━━━ Source passage ━━━

Esophageal cancer has the tendency to spread longitudinally within and beyond the esophageal wall. To cover the microscopic disease, several centimeters of expansion cephalad and caudal to GTV of the primary tumor for CTV are recommended. On the other hand, a margin of about 1-cm is suggested for CTV of the involved LN [12, 13]. In real-world practice, the primary gross tumor and involved LN have to be delineated separately since the margins for their CTV are different. By utilizing modern radiotherapy planning software, we can estimate the volume of the delineated involved LN. The present study demonstrated that the LN volume, a clinically available data, could be used as a prognostic factor for ESCC treated with neoadjuvant CCRT and surgery. The worse locoregional control and survival highlighted the importance of adjuvant therapies among patients with large LN volume. However, high radiation dose was not found to improve the outcomes of patients in the present study. Therefore, adjuvant immunotherapy should be particularly considered for these patients since nivolumab was associated with a significantly longer DFS than placebo for resected esophageal cancer after neoadjuvant CCRT [14].

In addition to LN volume, TRG was identified as an independent prognostic factor for OS in this study. Tumor regression in the post-therapy surgical specimens reflected individual patient sensitivity to CCRT and has been shown to correlate with survival in esophageal cancer [1518]. Approximately one-third of patients in our cohort achieved complete tumor regression, a result that is comparable to the 19–49% reported among ESCC patients in the literature [2, 19]. Patients who achieved pCR had significantly better survival. Notably, more than half of our patients had TRG 1 or 2 according to the Mandard classification system, which is consistent with the previous researches [17, 18, 2022]. Furthermore, tumor down-staging was observed in two-thirds of our patients, and the down-staging rate was consistent with 50–68% shown in previous reports [20, 23, 24]. Overall, our study confirms that tumor regression after neoadjuvant CCRT is an important factor affecting the outcomes of ESCC managed with trimodality therapy.

Our study was limited by the retrospective research design. As only ESCC patients undergoing neoadjuvant CCRT with IMRT technique were included, the results could not be generalized to patients with esophageal adenocarcinoma or those treated with definitive CCRT. But on the positive side, we provided specific information regarding clinicopathological prognostic factors and failure patterns after neoadjuvant CCRT and surgery for ESCC. Further validation in larger, independent cohorts is warranted.

Conclusions

Large LN volume measured through radiotherapy planning CT scan predicted inferior locoregional control and survival in ESCC treated with neoadjuvant CCRT and esophagectomy.

Supporting information

S1 Fig. The representative images of primary tumor and LN delineation and volume measurement.

(A) The cross-sectional view of primary tumor (red color) and LN (orange color). (B)The coronal view of primary tumor (red color) and LN (orange color). (C)The 3D construction for volume measurement of primary tumor (red color) and LN (orange color).

━━━ Information provided ━━━

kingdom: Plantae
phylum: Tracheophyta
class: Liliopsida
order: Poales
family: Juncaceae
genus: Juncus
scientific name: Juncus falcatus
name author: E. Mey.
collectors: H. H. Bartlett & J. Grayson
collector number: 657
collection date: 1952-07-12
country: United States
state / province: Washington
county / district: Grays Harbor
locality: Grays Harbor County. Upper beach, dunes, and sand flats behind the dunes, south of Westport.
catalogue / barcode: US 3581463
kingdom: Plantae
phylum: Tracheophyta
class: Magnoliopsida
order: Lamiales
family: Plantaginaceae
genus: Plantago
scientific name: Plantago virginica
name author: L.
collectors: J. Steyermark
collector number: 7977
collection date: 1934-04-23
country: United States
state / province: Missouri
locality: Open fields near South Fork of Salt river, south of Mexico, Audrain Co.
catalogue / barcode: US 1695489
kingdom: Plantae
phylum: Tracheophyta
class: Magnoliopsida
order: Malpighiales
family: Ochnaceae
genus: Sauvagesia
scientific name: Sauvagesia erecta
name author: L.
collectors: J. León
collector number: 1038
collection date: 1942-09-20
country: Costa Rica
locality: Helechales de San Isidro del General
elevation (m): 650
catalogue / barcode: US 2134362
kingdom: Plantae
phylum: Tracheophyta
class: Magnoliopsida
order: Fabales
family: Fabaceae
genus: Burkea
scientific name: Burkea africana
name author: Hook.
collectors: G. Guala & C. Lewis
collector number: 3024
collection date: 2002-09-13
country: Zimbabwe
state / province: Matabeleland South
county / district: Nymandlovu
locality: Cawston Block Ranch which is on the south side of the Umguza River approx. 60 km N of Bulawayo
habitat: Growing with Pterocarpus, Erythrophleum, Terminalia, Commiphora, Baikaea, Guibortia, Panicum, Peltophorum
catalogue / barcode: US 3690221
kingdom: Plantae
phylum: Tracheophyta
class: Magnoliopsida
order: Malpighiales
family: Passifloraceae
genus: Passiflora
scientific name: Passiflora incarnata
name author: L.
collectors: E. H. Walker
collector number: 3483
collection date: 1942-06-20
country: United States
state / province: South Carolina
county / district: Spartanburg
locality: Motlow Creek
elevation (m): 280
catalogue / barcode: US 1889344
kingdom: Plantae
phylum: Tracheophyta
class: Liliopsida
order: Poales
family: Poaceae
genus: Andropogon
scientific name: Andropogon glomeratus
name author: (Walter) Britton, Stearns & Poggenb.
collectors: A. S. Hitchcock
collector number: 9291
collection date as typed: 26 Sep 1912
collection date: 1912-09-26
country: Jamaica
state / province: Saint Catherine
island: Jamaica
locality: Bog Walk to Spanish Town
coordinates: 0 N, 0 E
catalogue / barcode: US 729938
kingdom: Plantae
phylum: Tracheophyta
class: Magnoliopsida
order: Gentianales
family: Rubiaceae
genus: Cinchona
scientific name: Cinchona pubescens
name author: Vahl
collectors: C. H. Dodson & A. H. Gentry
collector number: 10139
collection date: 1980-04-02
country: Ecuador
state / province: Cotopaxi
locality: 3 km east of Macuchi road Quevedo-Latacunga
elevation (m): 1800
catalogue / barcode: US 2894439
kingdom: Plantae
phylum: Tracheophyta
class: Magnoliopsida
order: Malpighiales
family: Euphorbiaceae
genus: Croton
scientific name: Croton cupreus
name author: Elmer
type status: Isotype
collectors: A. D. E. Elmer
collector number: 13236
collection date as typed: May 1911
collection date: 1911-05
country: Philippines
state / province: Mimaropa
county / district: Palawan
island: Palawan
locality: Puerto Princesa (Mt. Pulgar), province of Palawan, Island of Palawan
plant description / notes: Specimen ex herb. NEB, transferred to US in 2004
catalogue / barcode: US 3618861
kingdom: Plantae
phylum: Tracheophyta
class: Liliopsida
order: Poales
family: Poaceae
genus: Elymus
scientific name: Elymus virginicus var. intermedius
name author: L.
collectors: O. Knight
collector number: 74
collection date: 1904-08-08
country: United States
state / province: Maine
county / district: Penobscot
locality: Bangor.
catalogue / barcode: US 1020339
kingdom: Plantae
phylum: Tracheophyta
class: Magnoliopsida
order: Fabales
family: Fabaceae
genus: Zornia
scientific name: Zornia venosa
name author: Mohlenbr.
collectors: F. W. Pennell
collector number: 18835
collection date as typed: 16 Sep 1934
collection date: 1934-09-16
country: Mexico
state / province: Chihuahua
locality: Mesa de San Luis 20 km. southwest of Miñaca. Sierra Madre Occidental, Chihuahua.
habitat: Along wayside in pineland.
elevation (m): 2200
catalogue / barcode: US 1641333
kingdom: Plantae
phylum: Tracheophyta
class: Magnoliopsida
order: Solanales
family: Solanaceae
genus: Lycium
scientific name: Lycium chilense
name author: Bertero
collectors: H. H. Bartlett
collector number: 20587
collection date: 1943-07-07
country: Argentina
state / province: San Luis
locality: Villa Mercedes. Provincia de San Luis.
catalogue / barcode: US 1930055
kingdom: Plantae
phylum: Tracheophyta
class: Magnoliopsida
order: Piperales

━━━

▶ _What is needed_
Can you sum up the esophageal cancer passage in two sentences?

▶ _Response area_
Large LN volume measured on the radiotherapy planning CT scan predicted worse locoregional control and survival in ESCC treated with neoadjuvant CCRT and surgery, and because high radiation dose did not improve outcomes, adjuvant immunotherapy should be particularly considered for these patients. TRG was also an independent prognostic factor for OS, but the study was limited by its retrospective design, and its results cannot be generalized to esophageal adenocarcinoma or to patients treated with definitive CCRT.